"""
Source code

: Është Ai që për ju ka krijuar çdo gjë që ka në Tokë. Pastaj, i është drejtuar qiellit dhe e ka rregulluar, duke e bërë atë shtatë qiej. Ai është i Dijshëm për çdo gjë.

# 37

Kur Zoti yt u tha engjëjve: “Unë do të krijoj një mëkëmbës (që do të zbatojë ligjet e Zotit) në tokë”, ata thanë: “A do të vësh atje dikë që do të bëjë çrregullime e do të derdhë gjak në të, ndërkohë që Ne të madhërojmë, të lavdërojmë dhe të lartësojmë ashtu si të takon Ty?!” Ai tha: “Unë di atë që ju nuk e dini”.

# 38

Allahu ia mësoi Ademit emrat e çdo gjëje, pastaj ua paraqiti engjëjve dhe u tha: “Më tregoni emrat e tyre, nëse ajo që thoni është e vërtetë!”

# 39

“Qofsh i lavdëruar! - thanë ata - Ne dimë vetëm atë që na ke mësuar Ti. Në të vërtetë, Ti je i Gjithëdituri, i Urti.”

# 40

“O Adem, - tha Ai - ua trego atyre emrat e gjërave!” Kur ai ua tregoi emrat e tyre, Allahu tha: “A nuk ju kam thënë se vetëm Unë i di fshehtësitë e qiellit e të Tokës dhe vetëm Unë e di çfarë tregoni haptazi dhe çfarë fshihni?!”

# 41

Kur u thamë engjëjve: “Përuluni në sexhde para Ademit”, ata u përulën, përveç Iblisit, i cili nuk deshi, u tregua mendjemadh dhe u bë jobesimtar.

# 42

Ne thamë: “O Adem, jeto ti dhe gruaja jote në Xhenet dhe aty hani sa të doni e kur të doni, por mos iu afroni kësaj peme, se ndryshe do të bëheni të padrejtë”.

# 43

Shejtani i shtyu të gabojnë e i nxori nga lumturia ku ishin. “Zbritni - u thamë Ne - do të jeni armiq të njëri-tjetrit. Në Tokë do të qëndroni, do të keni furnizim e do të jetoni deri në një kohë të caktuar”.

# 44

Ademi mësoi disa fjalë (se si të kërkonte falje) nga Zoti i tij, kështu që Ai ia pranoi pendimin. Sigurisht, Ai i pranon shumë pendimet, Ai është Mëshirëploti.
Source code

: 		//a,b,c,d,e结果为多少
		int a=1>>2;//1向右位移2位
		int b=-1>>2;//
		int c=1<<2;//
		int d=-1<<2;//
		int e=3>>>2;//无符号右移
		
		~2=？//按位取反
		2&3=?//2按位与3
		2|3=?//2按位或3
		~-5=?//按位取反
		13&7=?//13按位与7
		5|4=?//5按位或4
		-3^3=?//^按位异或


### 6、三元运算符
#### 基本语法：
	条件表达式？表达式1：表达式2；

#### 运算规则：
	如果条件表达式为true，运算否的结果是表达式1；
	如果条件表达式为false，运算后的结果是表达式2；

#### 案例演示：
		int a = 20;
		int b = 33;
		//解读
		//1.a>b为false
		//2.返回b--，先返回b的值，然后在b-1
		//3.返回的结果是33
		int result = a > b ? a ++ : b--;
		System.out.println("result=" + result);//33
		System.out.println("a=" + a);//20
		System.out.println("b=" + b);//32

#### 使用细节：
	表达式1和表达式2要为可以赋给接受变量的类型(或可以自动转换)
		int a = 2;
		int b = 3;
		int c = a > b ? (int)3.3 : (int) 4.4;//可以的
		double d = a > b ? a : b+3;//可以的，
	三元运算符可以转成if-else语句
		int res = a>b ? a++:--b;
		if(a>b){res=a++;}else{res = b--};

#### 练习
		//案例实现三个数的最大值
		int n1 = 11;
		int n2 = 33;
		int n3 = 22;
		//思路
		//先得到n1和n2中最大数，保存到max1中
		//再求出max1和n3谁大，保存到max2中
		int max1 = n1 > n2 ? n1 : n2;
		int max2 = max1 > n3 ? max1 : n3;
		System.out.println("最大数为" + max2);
"""
__Work instruction__. Which lines in the records above contain the word "engjëjve"? Return each one in full.

__Problem solution__.
Kur Zoti yt u tha engjëjve: “Unë do të krijoj një mëkëmbës (që do të zbatojë ligjet e Zotit) në tokë”, ata thanë: “A do të vësh atje dikë që do të bëjë çrregullime e do të derdhë gjak në të, ndërkohë që Ne të madhërojmë, të lavdërojmë dhe të lartësojmë ashtu si të takon Ty?!” Ai tha: “Unë di atë që ju nuk e dini”.
Allahu ia mësoi Ademit emrat e çdo gjëje, pastaj ua paraqiti engjëjve dhe u tha: “Më tregoni emrat e tyre, nëse ajo që thoni është e vërtetë!”
Kur u thamë engjëjve: “Përuluni në sexhde para Ademit”, ata u përulën, përveç Iblisit, i cili nuk deshi, u tregua mendjemadh dhe u bë jobesimtar.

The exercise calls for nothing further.